(dissenting):
I agree with the position of Judges Josephson and Burgess below. 25 MJ 870, 876-77. This case is not the same as United States v. Moorehead, 20 USCMA 574, 44 CMR 4 (1971), where the Coast Guard employed an ad hoc military judge system for all cases. Ever since Moorehead, the Coast Guard has maintained at least one permanent-duty military judge. Here, as it happens, that judge knew appellant and was even a potential character witness for him.
In this circumstance, nothing could be more practical or fair to appellant than what happened — another officer, who had previously served as general court-martial judge, was temporarily redesignated as a military judge. This officer was duly relieved of his prior assignment and formally detailed to the judiciary as his “primary” (defined in Webster’s Third New International Dictionary 1800 (Unabridged 1981) as “first in rank or importance”) duty.
There are many circumstances, both within and without the military, where people are given temporary responsibilities in addition to or in lieu of their ordinary duties. Court-martial membership is a ready example. It is self-evident that such temporary duties often are regarded as taking, for the time being, priority over normal duties. At the completion of such tasks, the regular duties regain paramountcy. That is what happened here, and I read nothing into it that was sinister or contrary to the spirit and intent of Article 26(c), Uniform Code of Military Justice, 10 USC § 826(c). See also R.C.M. 502(c), Manual for Courts-Martial, United States, 1984.

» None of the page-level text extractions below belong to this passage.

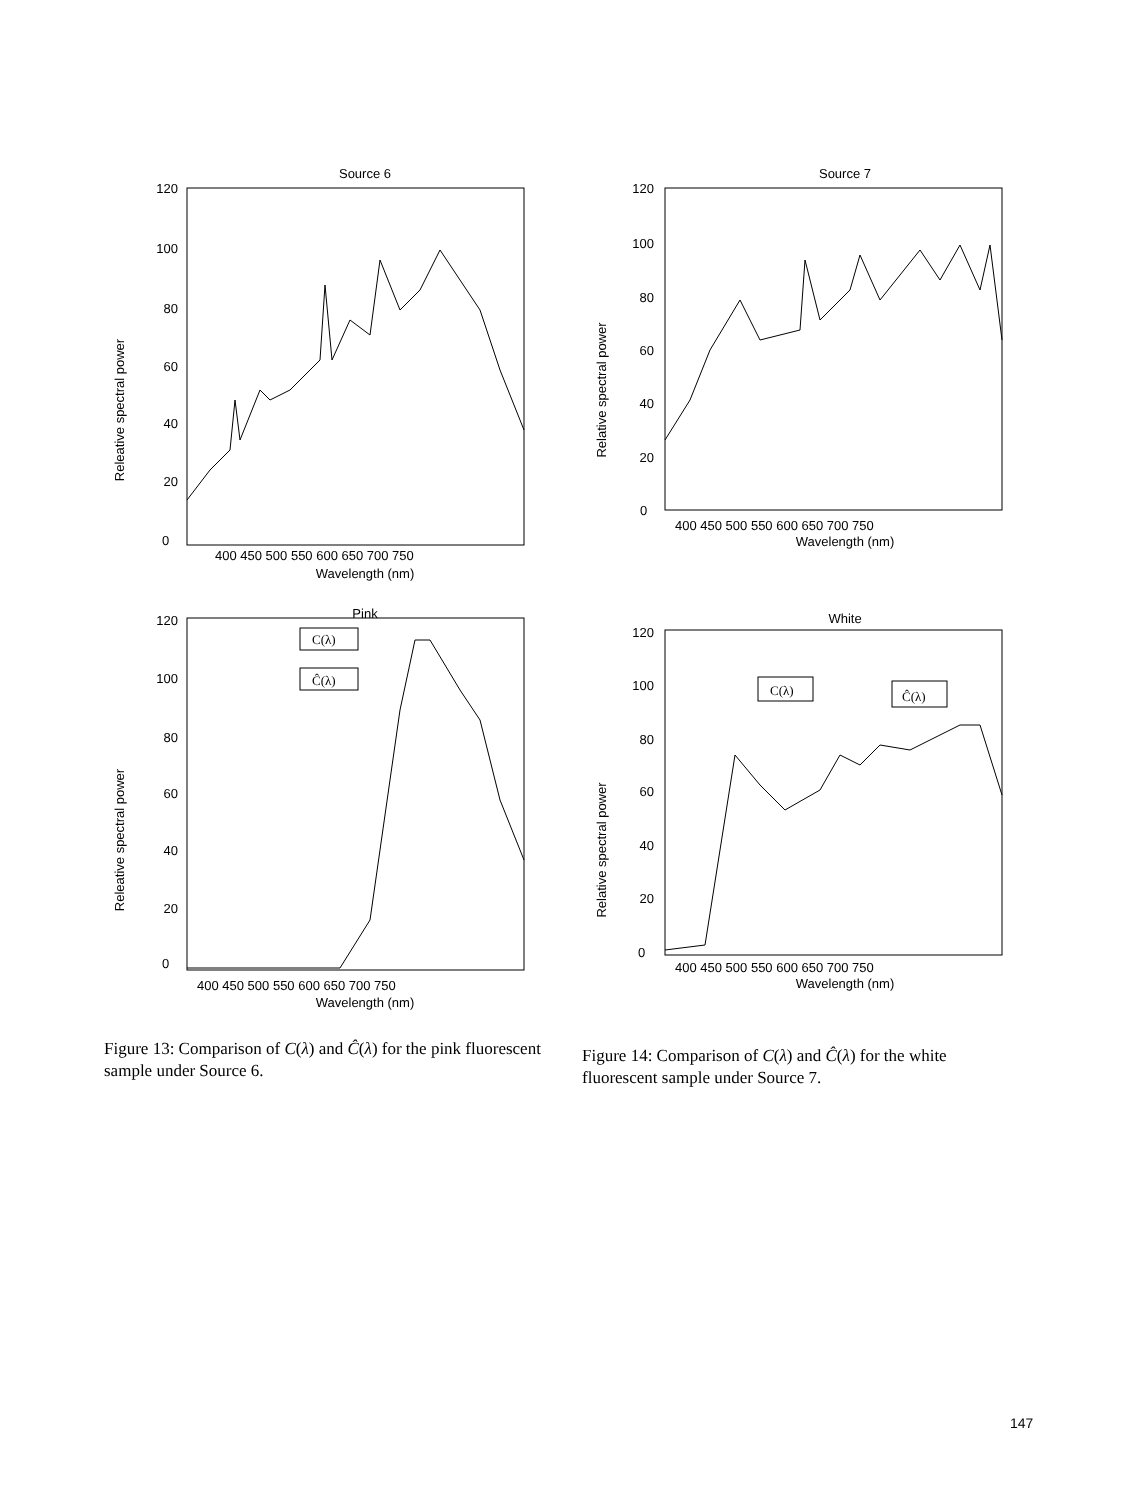Source 6
120
100
80
60
40
20
0
400 450 500 550 600 650 700 750
Wavelength (nm)
Releative spectral power
Source 7
120
100
80
60
40
20
0
400 450 500 550 600 650 700 750
Wavelength (nm)
Relative spectral power
Pink
120
100
80
60
40
20
0
400 450 500 550 600 650 700 750
Wavelength (nm)
Releative spectral power
C(λ)
Ĉ(λ)
White
120
100
80
60
40
20
0
400 450 500 550 600 650 700 750
Wavelength (nm)
Relative spectral power
C(λ)
Ĉ(λ)
Figure 13: Comparison of C(λ) and Ĉ(λ) for the pink fluorescent sample under Source 6.
Figure 14: Comparison of C(λ) and Ĉ(λ) for the white fluorescent sample under Source 7.
147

Like my Brothers, and Chief Judge Baum and Judge Bridgman below, I agree that a judge from another service might well have been appointed to the court-martial. The question, however, is not whether there was an alternative, but whether there was anything the matter with the procedures utilized.

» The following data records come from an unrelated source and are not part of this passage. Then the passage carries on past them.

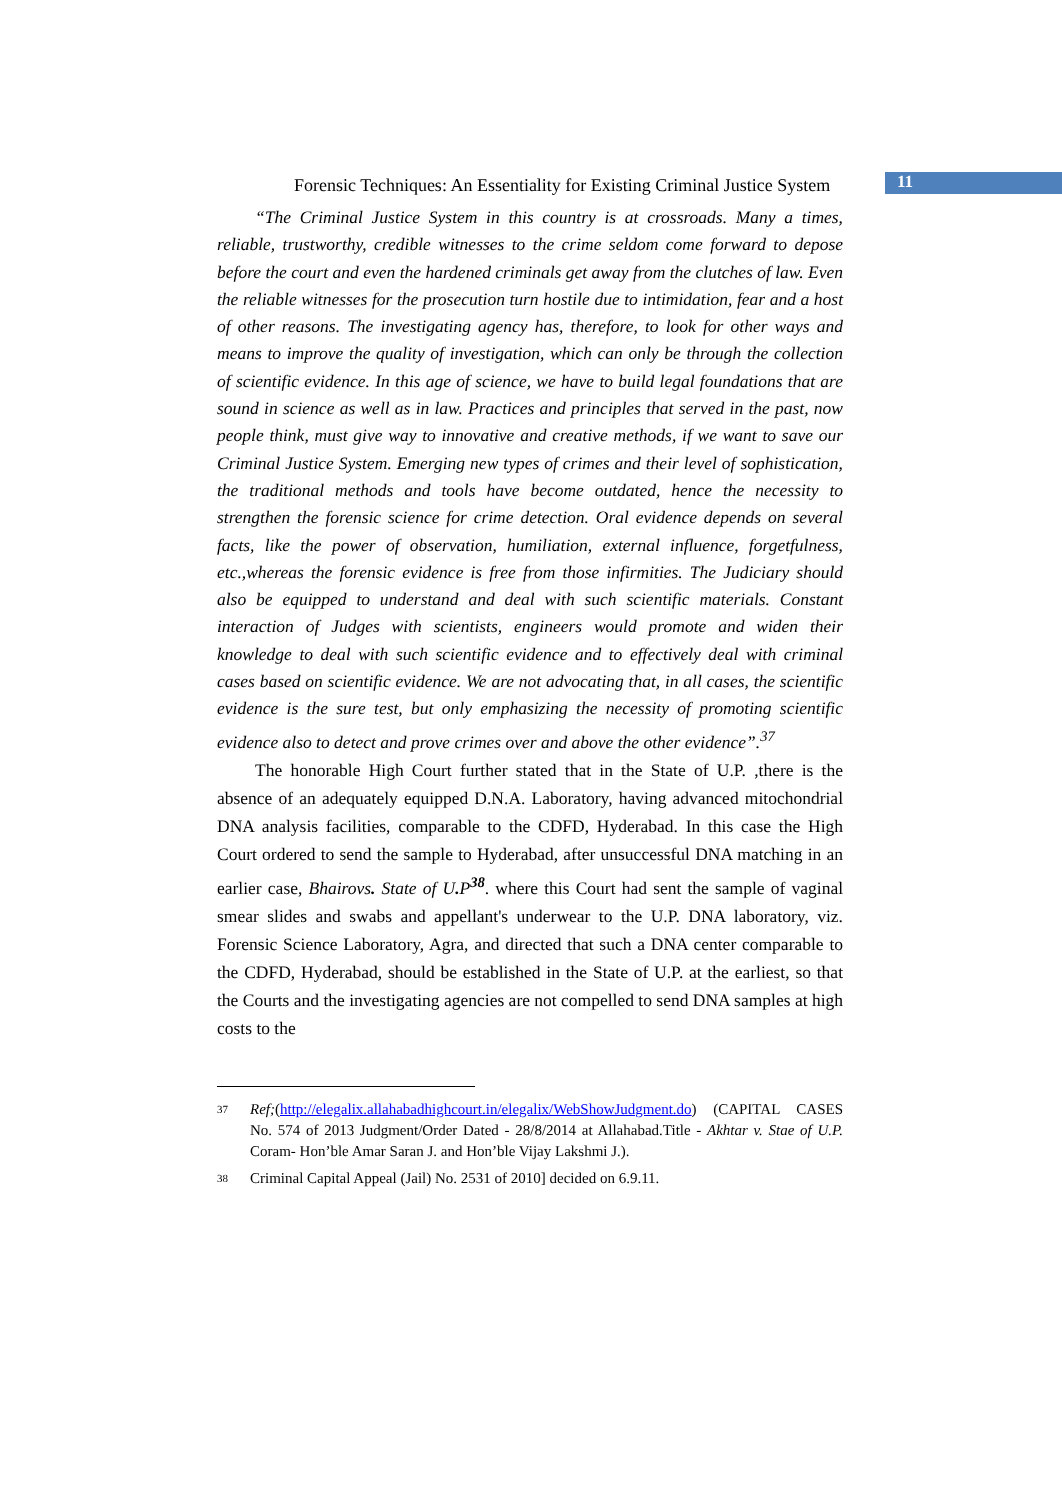Forensic Techniques: An Essentiality for Existing Criminal Justice System
11
“The Criminal Justice System in this country is at crossroads. Many a times, reliable, trustworthy, credible witnesses to the crime seldom come forward to depose before the court and even the hardened criminals get away from the clutches of law. Even the reliable witnesses for the prosecution turn hostile due to intimidation, fear and a host of other reasons. The investigating agency has, therefore, to look for other ways and means to improve the quality of investigation, which can only be through the collection of scientific evidence. In this age of science, we have to build legal foundations that are sound in science as well as in law. Practices and principles that served in the past, now people think, must give way to innovative and creative methods, if we want to save our Criminal Justice System. Emerging new types of crimes and their level of sophistication, the traditional methods and tools have become outdated, hence the necessity to strengthen the forensic science for crime detection. Oral evidence depends on several facts, like the power of observation, humiliation, external influence, forgetfulness, etc.,whereas the forensic evidence is free from those infirmities. The Judiciary should also be equipped to understand and deal with such scientific materials. Constant interaction of Judges with scientists, engineers would promote and widen their knowledge to deal with such scientific evidence and to effectively deal with criminal cases based on scientific evidence. We are not advocating that, in all cases, the scientific evidence is the sure test, but only emphasizing the necessity of promoting scientific evidence also to detect and prove crimes over and above the other evidence”.<sup>37</sup>
The honorable High Court further stated that in the State of U.P. ,there is the absence of an adequately equipped D.N.A. Laboratory, having advanced mitochondrial DNA analysis facilities, comparable to the CDFD, Hyderabad. In this case the High Court ordered to send the sample to Hyderabad, after unsuccessful DNA matching in an earlier case, Bhairovs. State of U. P<sup>38</sup>. where this Court had sent the sample of vaginal smear slides and swabs and appellant's underwear to the U.P. DNA laboratory, viz. Forensic Science Laboratory, Agra, and directed that such a DNA center comparable to the CDFD, Hyderabad, should be established in the State of U.P. at the earliest, so that the Courts and the investigating agencies are not compelled to send DNA samples at high costs to the
37 Ref;(http://elegalix.allahabadhighcourt.in/elegalix/WebShowJudgment.do) (CAPITAL CASES No. 574 of 2013 Judgment/Order Dated - 28/8/2014 at Allahabad.Title - Akhtar v. Stae of U.P. Coram- Hon’ble Amar Saran J. and Hon’ble Vijay Lakshmi J.).
38 Criminal Capital Appeal (Jail) No. 2531 of 2010] decided on 6.9.11.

The military judge here was not subordinate to the convening authority, either before, during, or after the court-martial, and he was not rated for his judicial performance by any commander. It is astonishing to me that Congress could have intended that not a single attorney within the entire Coast Guard establishment would be competent to step in and pick up the judicial reins if the sole general court-martial judge was, for whatever reason, unable to proceed in a particular case. This, I gather, is the true holding of the majority opinion because the substitute judge here was obviously one of the most qualified officers in the Coast Guard to preside over a court-martial.
As there is not even the suggestion that appellant was prejudiced [Art. 59(a), UCMJ, 10 USC § 859(a) ], I would affirm.